Compaction is lossy, though, and most of the five layers are invisible to the user. Budget reduction replaces long outputs, context collapse substitutes summaries for original messages, snip trims older history. What information gets dropped, the user has no way of knowing.
Locally Correct, Globally Questionable
The paper does something interesting: it derives testable predictions from architectural properties. A finite context window means the model can never perceive the entire codebase simultaneously. Five layers of compaction preserve the most recent and most relevant information, but each layer introduces information loss. Sub-agent isolation means parallel agents may independently re-implement solutions that already exist.

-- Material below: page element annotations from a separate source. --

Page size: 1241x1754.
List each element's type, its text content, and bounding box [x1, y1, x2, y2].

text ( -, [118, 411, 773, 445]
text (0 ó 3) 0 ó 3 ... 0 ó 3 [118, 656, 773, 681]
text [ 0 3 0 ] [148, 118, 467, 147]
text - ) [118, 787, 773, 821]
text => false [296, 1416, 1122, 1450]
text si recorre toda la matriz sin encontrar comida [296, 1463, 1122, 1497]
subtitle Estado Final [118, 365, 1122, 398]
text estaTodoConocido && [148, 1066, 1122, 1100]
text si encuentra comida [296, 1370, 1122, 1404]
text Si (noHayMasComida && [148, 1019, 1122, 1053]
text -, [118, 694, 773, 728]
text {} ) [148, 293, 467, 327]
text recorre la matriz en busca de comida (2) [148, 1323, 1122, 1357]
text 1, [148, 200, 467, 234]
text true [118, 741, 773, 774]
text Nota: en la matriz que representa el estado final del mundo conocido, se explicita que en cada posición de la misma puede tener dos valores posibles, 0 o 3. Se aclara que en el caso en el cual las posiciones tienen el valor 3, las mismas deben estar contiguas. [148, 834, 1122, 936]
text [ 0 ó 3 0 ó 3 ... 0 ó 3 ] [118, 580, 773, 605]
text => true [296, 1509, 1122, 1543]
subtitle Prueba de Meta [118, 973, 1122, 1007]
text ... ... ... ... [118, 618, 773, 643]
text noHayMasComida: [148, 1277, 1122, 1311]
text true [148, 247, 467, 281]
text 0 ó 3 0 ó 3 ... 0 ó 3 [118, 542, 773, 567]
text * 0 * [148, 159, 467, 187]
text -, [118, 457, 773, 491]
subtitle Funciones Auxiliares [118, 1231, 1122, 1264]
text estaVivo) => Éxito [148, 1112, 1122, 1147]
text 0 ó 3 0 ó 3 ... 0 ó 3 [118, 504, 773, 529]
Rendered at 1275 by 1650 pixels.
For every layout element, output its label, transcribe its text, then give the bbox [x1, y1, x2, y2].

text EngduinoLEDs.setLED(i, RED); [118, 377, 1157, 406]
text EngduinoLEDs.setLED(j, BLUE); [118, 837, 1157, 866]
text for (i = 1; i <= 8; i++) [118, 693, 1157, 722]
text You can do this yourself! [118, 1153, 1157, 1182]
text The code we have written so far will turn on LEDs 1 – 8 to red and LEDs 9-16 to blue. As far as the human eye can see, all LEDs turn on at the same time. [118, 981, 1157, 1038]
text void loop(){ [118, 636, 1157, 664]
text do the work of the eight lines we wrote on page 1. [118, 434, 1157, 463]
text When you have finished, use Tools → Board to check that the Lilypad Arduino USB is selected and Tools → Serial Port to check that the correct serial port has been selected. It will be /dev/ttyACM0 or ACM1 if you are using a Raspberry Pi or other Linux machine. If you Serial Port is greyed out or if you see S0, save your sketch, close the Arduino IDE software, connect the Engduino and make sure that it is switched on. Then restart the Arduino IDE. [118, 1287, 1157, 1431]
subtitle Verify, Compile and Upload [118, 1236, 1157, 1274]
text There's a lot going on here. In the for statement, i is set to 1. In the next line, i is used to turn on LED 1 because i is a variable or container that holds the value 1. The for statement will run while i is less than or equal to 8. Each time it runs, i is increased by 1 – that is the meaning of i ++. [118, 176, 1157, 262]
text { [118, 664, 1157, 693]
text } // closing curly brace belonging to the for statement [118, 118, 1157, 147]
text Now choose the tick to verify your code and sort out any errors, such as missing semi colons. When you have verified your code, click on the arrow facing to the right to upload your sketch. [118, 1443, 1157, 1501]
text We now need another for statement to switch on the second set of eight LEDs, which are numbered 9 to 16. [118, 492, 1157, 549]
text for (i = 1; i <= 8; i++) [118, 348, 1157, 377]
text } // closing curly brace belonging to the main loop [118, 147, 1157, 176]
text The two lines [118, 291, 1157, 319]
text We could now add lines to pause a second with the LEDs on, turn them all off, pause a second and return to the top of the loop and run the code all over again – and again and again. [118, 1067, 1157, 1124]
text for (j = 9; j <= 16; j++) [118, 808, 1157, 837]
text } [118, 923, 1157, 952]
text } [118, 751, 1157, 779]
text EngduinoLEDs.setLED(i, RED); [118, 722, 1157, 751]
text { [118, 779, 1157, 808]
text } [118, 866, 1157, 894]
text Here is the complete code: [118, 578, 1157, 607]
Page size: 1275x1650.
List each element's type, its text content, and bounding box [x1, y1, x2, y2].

Two external studies provide supporting evidence: a causal analysis of 807 repositories found that Cursor adoption increased code complexity by 40.7%, with initial speed gains reverting to baseline within three months; an audit of 304,000 AI-authored commits found roughly a quarter of AI-introduced issues persisting to the latest revision, with security issues persisting at even higher rates.
These studies don’t target Claude Code specifically, but the architectural commonalities — finite context, tool-use loops, single-pass generation — make the findings transferable. The paper is careful: “whether these mechanisms are sufficient to overcome the structural limitations of bounded context is a directly measurable empirical question.”
The paper also devotes an entire Section 10 to comparing Claude Code with OpenClaw. Claude Code is an ephemeral CLI process bound to a single repository; OpenClaw is a persistent WebSocket gateway connecting over twenty messaging platforms. The two systems give opposite answers to the same design questions: Claude Code puts safety at every tool invocation (deny-first), OpenClaw puts safety at the gateway perimeter (identity and access control). Claude Code’s agent loop is the architectural center; OpenClaw’s agent loop is one component within a gateway control plane.
What’s interesting is that they can stack. OpenClaw invokes Claude Code as an external coding harness through ACP (Agent Client Protocol). The AI agent design space isn’t a flat taxonomy but a layered one, where gateway-level systems and task-level tools can compose.
The Value Tensions
The paper’s discussion of five value tensions is worth more thought than the architecture itself. Authority (user control) and Safety (system protection) are in structural conflict: a 93% approval rate shows human oversight is unreliable under fatigue, but fully automated decisions lose the human backstop. Capability and Reliability pull against each other too: finite context lets the model make good local decisions, but local optima don’t guarantee global optima.
The paper also cites a randomized controlled trial where 16 experienced developers became 19% slower with AI tools, despite perceiving a 20% improvement. A brain imaging study found that LLM users showed weakened neural connectivity that persisted after AI was removed. These issues have little to do with Claude Code’s specific architecture — any agent system faces them.
The paper draws an analogy: agent architectures are converging toward OS-like abstractions, the core loop as kernel, everything else as OS. If that direction holds, the 1.6%-to-98.4% ratio is probably not unique to Claude Code.